We have run into this problem updating from 7.8 to 7.11. As with the original OP we have some characters which are now disallowed in our group IDs.

Is there a reason why Camunda has restricted these id fields? If it’s solving a bug or going to cause problems in the future, I’d like to take the pain now, but if not I will leave as-is.

Hi @Ettery,

it’s for security reason: https://docs.camunda.org/security/notices/#notice-3.
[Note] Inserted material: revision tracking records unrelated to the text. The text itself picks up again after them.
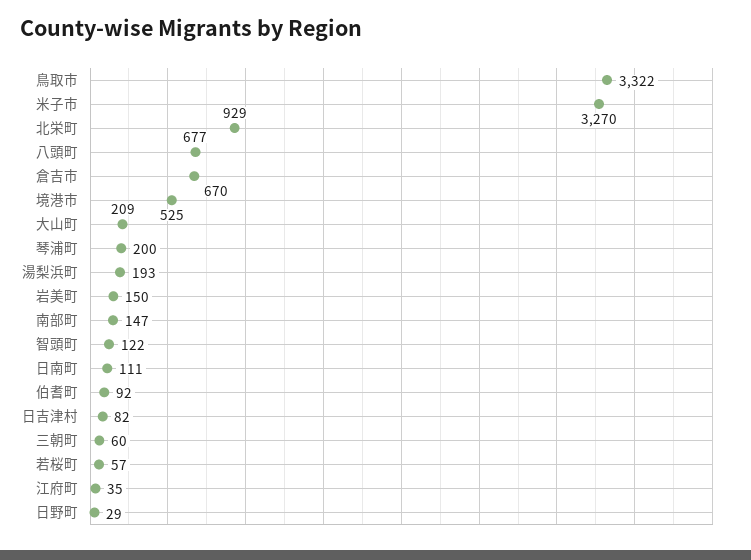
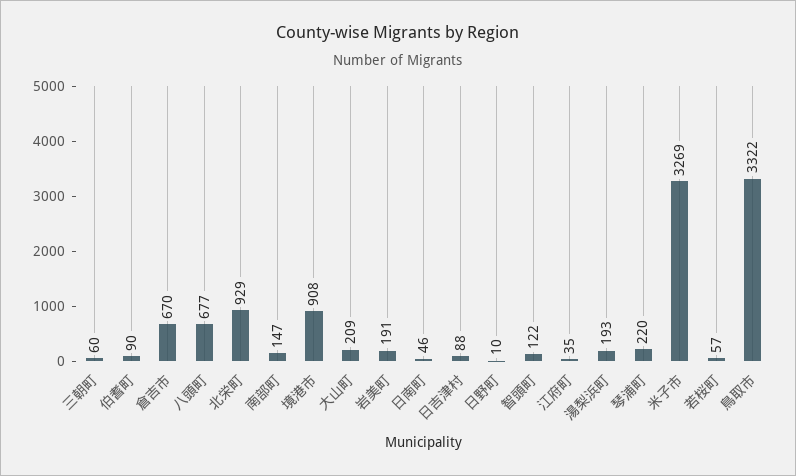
米子市: 3270 -> 3269
境港市: 525 -> 908
琴浦町: 200 -> 220
岩美町: 150 -> 191
日南町: 111 -> 46
伯耆町: 92 -> 90
日吉津村: 82 -> 88
日野町: 29 -> 10

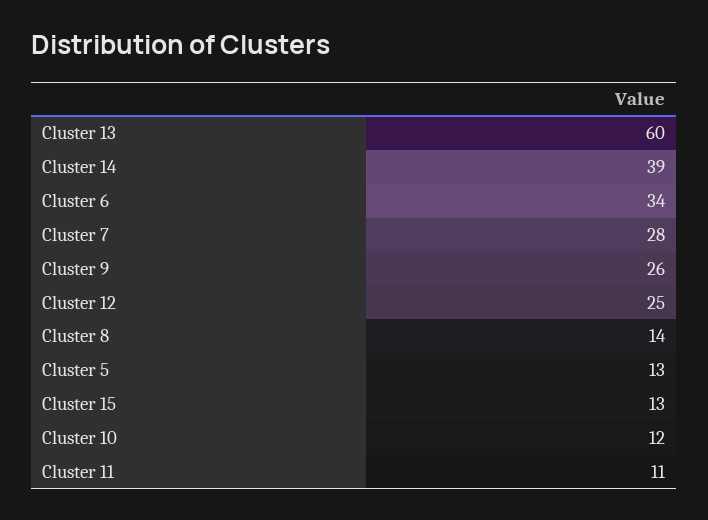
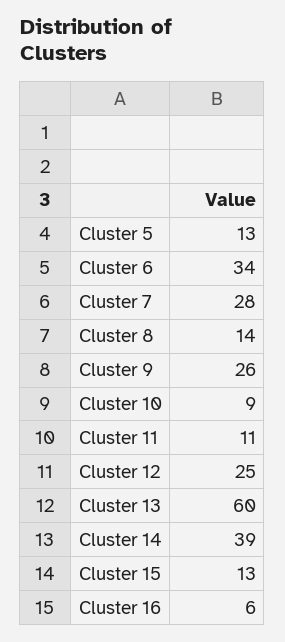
Cluster 10: 12 -> 9
Cluster 16: none -> 6

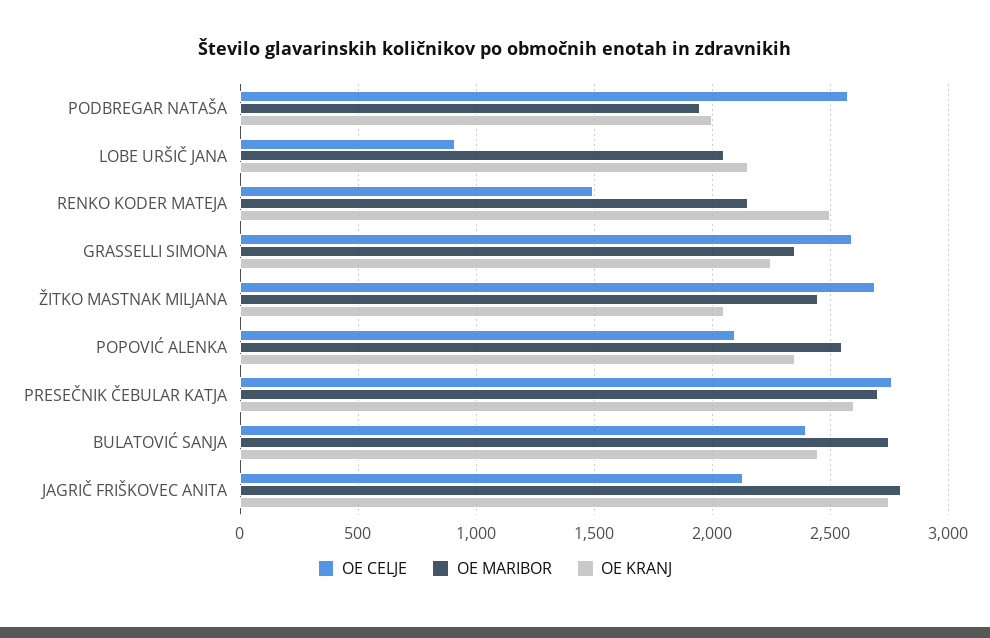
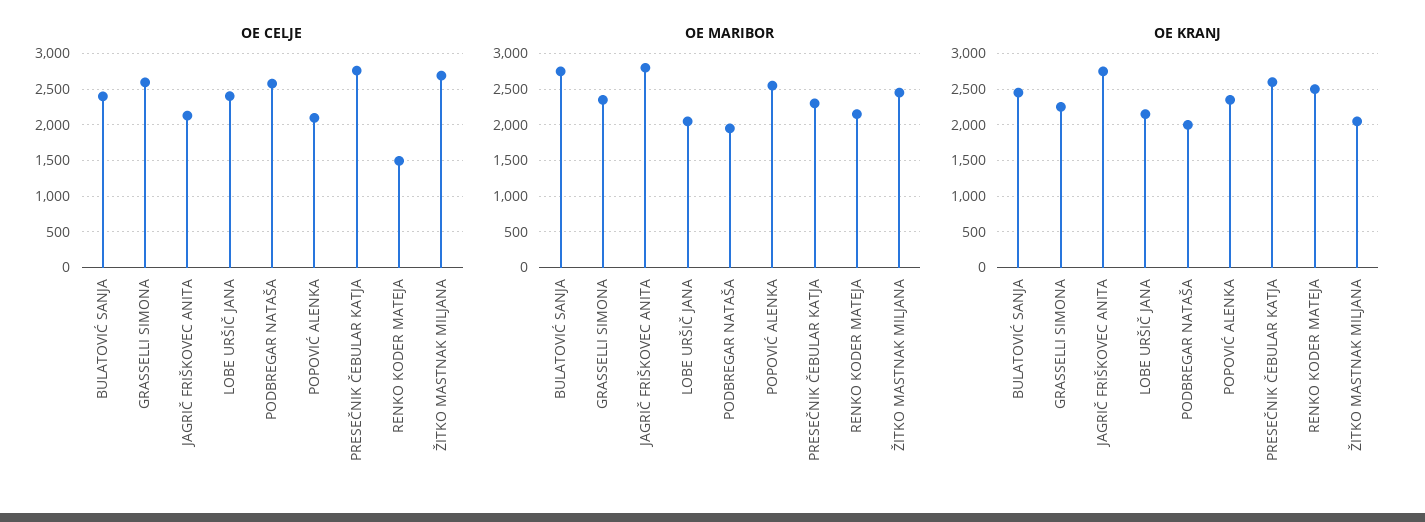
OE CELJE, LOBE URŠIČ JANA: 900 -> 2400
OE MARIBOR, PRESEČNIK ČEBULAR KATJA: 2700 -> 2300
But you can change the default whitelist: https://docs.camunda.org/manual/7.11/user-guide/process-engine/identity-service/#custom-whitelist-for-user-group-and-tenant-ids

Hope this helps, Ingo

1 Like

This change pushes us towards less readable group ids - which is a good thing, my Camunda groups are coming from another system and I’d like to use that system’s numeric IDs as Camunda group IDs. However, I see that you are displaying Group IDs on the Tasklist UI, which is then meaningless to the user (see attached screen shot).

Do you have plans to fix the UI? The point of having a Name field is usually that that is what’s displayed for the user, allowing the ID to be system-defined.

image

Hi @Ettery,

interesting finding. It works as expected in the invoice example included in the download distribution. Here, the group displays are “Accounting, Sales”, which are the group names.

Running the example with developer console of the browser, I saw that the response frm the engine contains both, ID and name of the groups:

{
  "group": [
    {
      "_links": {
        "self": {
          "href": "\/group\/accounting"
        }
      },
      "_embedded": null,
      "id": "accounting",
      "name": "Accounting",
      "type": "WORKFLOW"
    },
    {
      "_links": {
        "self": {
          "href": "\/group\/sales"
        }
      },
      "_embedded": null,
      "id": "sales",
      "name": "Sales",
      "type": "WORKFLOW"
    }
  ]
}

Maybe you can influence the return of your identity service providing the groupname? For LDAP it looks like this example:

    <property name="groupSearchBase" value="" />
    <property name="groupSearchFilter" value="(objectclass=groupOfNames)" />
    <property name="groupIdAttribute" value="ou" />
    <property name="groupNameAttribute" value="cn" />
    <property name="groupMemberAttribute" value="member" />

Hope this helps, Ingo

Thanks for looking into this Ingo, let me dig into what is going on on our side.